Data section start
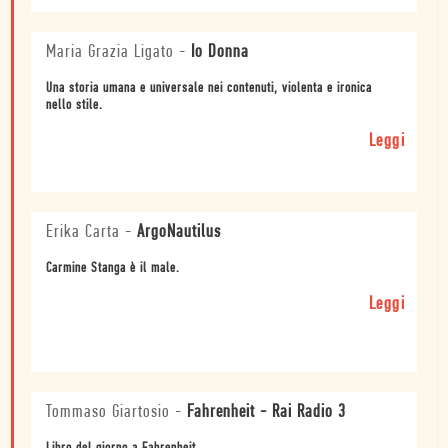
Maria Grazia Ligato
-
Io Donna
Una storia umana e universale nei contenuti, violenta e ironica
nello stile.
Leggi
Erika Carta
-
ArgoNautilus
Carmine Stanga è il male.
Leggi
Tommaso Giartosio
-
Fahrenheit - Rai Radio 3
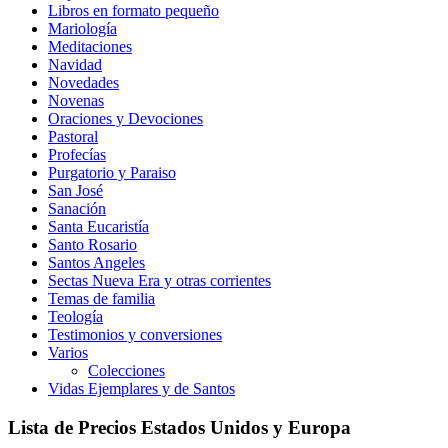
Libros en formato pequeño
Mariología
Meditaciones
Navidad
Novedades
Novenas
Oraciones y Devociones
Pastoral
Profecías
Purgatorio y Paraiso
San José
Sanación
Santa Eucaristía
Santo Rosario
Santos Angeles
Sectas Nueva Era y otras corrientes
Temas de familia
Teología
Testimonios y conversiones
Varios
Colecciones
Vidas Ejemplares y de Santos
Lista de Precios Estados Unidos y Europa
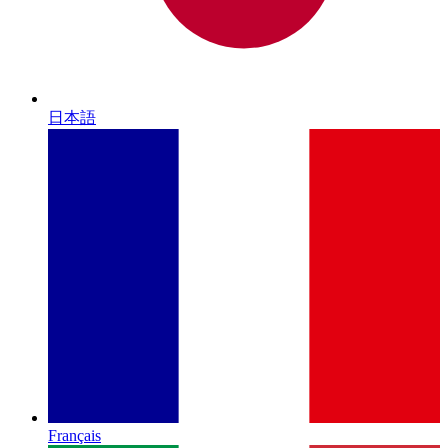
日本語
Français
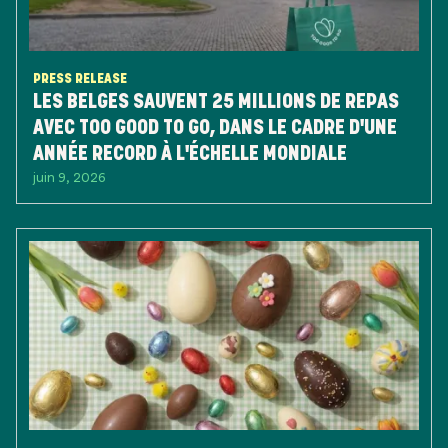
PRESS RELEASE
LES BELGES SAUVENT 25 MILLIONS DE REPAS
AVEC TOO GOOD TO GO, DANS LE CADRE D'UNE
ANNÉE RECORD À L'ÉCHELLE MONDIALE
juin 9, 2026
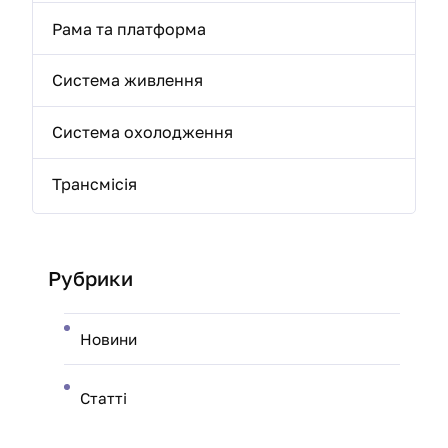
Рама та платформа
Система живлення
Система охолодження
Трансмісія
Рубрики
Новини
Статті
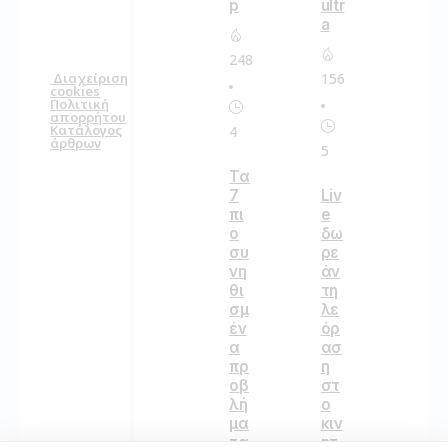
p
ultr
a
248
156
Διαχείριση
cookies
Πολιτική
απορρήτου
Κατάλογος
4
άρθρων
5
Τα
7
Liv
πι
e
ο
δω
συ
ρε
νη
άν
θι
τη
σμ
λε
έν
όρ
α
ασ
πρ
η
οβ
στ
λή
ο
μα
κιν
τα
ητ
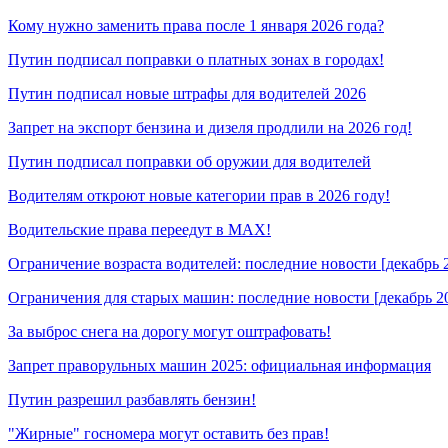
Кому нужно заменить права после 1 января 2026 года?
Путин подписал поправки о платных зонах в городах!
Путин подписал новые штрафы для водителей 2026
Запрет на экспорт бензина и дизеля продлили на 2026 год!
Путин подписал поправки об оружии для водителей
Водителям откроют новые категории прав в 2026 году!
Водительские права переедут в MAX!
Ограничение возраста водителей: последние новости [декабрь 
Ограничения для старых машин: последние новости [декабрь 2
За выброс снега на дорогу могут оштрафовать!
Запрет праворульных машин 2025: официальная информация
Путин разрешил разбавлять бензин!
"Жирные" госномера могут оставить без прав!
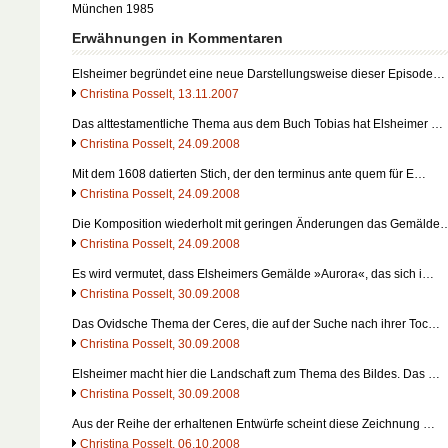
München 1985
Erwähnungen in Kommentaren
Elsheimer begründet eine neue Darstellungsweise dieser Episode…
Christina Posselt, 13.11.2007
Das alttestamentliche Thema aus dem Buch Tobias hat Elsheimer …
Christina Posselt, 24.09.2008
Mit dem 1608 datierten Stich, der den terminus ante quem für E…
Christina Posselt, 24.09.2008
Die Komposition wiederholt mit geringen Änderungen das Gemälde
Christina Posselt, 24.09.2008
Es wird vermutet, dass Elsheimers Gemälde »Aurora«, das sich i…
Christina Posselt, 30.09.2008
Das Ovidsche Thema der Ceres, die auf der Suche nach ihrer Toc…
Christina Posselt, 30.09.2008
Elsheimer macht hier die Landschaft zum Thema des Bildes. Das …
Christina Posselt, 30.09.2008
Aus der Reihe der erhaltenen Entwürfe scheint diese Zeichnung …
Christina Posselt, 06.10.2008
Data section end
» **Assignment**
Images stay out; the entries above are to be printed exactly.

» **Response to this exercise**
Maria Grazia Ligato
-
Io Donna
Una storia umana e universale nei contenuti, violenta e ironica
nello stile.
Leggi
Erika Carta
-
ArgoNautilus
Carmine Stanga è il male.
Leggi
Tommaso Giartosio
-
Fahrenheit - Rai Radio 3
Libros en formato pequeño
Mariología
Meditaciones
Navidad
Novedades
Novenas
Oraciones y Devociones
Pastoral
Profecías
Purgatorio y Paraiso
San José
Sanación
Santa Eucaristía
Santo Rosario
Santos Angeles
Sectas Nueva Era y otras corrientes
Temas de familia
Teología
Testimonios y conversiones
Varios
Colecciones
Vidas Ejemplares y de Santos
Lista de Precios Estados Unidos y Europa
日本語
Français
PRESS RELEASE
LES BELGES SAUVENT 25 MILLIONS DE REPAS
AVEC TOO GOOD TO GO, DANS LE CADRE D'UNE
ANNÉE RECORD À L'ÉCHELLE MONDIALE
juin 9, 2026
Рама та платформа
Система живлення
Система охолодження
Трансмісія
Рубрики
Новини
Статті
p
ultr
a
248
156
Διαχείριση
cookies
Πολιτική
απορρήτου
Κατάλογος
4
άρθρων
5
Τα
7
Liv
πι
e
ο
δω
συ
ρε
νη
άν
θι
τη
σμ
λε
έν
όρ
α
ασ
πρ
η
οβ
στ
λή
ο
μα
κιν
τα
ητ
Кому нужно заменить права после 1 января 2026 года?
Путин подписал поправки о платных зонах в городах!
Путин подписал новые штрафы для водителей 2026
Запрет на экспорт бензина и дизеля продлили на 2026 год!
Путин подписал поправки об оружии для водителей
Водителям откроют новые категории прав в 2026 году!
Водительские права переедут в MAX!
Ограничение возраста водителей: последние новости [декабрь 
Ограничения для старых машин: последние новости [декабрь 2
За выброс снега на дорогу могут оштрафовать!
Запрет праворульных машин 2025: официальная информация
Путин разрешил разбавлять бензин!
"Жирные" госномера могут оставить без прав!
München 1985
Erwähnungen in Kommentaren
Elsheimer begründet eine neue Darstellungsweise dieser Episode…
Christina Posselt, 13.11.2007
Das alttestamentliche Thema aus dem Buch Tobias hat Elsheimer …
Christina Posselt, 24.09.2008
Mit dem 1608 datierten Stich, der den terminus ante quem für E…
Christina Posselt, 24.09.2008
Die Komposition wiederholt mit geringen Änderungen das Gemälde
Christina Posselt, 24.09.2008
Es wird vermutet, dass Elsheimers Gemälde »Aurora«, das sich i…
Christina Posselt, 30.09.2008
Das Ovidsche Thema der Ceres, die auf der Suche nach ihrer Toc…
Christina Posselt, 30.09.2008
Elsheimer macht hier die Landschaft zum Thema des Bildes. Das …
Christina Posselt, 30.09.2008
Aus der Reihe der erhaltenen Entwürfe scheint diese Zeichnung …
Christina Posselt, 06.10.2008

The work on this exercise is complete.